EXCERPT Block Start
The Achaemenid Empire touched a lot of seas and bodies of water (Indus, Indian Ocean, Persian Gulf, Tigris and Euphrates, Red Sea, Nile, Mediterranean, Aegean and Bosporus, Black Sea, Caspian Sea) and certainly these would have been used to facilitate logistics to some degree (Persian invasions of Greece relied on naval support, for example), but it certainly seems like the fundamental lifeline of their state was their extensive system of roads. The Romans talk a big game about their road system but ultimately the major logistical corridors of the Roman state were maritime and riverine. The Inca Empire was similarly road-based, likewise a hilly/mountainous region, and is also extremely cool, but didn't last nearly as long and was much smaller.
Herodotus says: "There is nothing mortal that is faster than the system that the Persians have devised for sending messages. Apparently, they have horses and men posted at intervals along the route, the same number in total as the overall length in days of the journey, with a fresh horse and rider for every day of travel. Whatever the conditions—it may be snowing, raining, blazing hot, or dark—they never fail to complete their assigned journey in the fastest possible time. The first man passes his instructions on to the second, the second to the third, and so on." A different translation of a section of this passage is famously associated with the US postal service.
EXCERPT Block End
DATA FOR ANALYSIS Block Start
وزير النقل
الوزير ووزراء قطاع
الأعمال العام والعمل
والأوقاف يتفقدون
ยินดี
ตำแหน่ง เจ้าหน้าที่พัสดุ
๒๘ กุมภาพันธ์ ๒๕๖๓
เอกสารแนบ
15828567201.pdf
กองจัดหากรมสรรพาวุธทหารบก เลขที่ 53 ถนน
DATA FOR ANALYSIS Block End
DATA FOR ANALYSIS Block Start
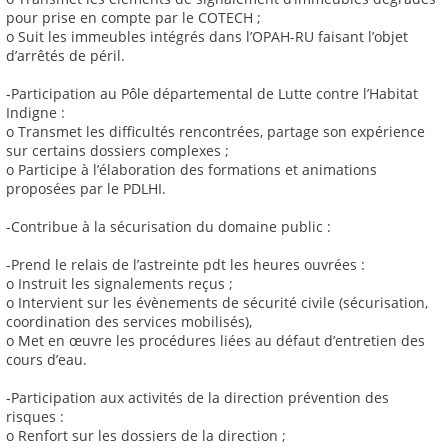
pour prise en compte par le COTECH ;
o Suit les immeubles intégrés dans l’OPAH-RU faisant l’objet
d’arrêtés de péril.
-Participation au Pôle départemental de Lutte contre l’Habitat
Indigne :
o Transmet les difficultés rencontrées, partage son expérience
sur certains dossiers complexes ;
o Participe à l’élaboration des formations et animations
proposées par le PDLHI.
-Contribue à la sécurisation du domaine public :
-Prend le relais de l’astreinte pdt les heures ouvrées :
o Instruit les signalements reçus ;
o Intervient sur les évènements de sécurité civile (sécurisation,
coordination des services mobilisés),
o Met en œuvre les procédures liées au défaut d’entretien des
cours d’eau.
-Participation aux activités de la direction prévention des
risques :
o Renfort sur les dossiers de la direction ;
DATA FOR ANALYSIS Block End
→ WORK INSTRUCTIONS
[a] In one to three sentences, explain why the excerpt on Persian roads treats Rome differently from the Achaemenid Empire despite the Romans' claims about their roads.
[b] Transcribe the stretch of the excerpt on Persian roads from "The Achaemenid Empire" through "was much smaller.".

→ ANSWERS BY TASK
[a] The excerpt says the Romans talked up their road system, but the major logistical corridors of the Roman state were maritime and riverine. By contrast, the fundamental lifeline of the Achaemenid state appears to have been its extensive system of roads.

[b]
The Achaemenid Empire touched a lot of seas and bodies of water (Indus, Indian Ocean, Persian Gulf, Tigris and Euphrates, Red Sea, Nile, Mediterranean, Aegean and Bosporus, Black Sea, Caspian Sea) and certainly these would have been used to facilitate logistics to some degree (Persian invasions of Greece relied on naval support, for example), but it certainly seems like the fundamental lifeline of their state was their extensive system of roads. The Romans talk a big game about their road system but ultimately the major logistical corridors of the Roman state were maritime and riverine. The Inca Empire was similarly road-based, likewise a hilly/mountainous region, and is also extremely cool, but didn't last nearly as long and was much smaller.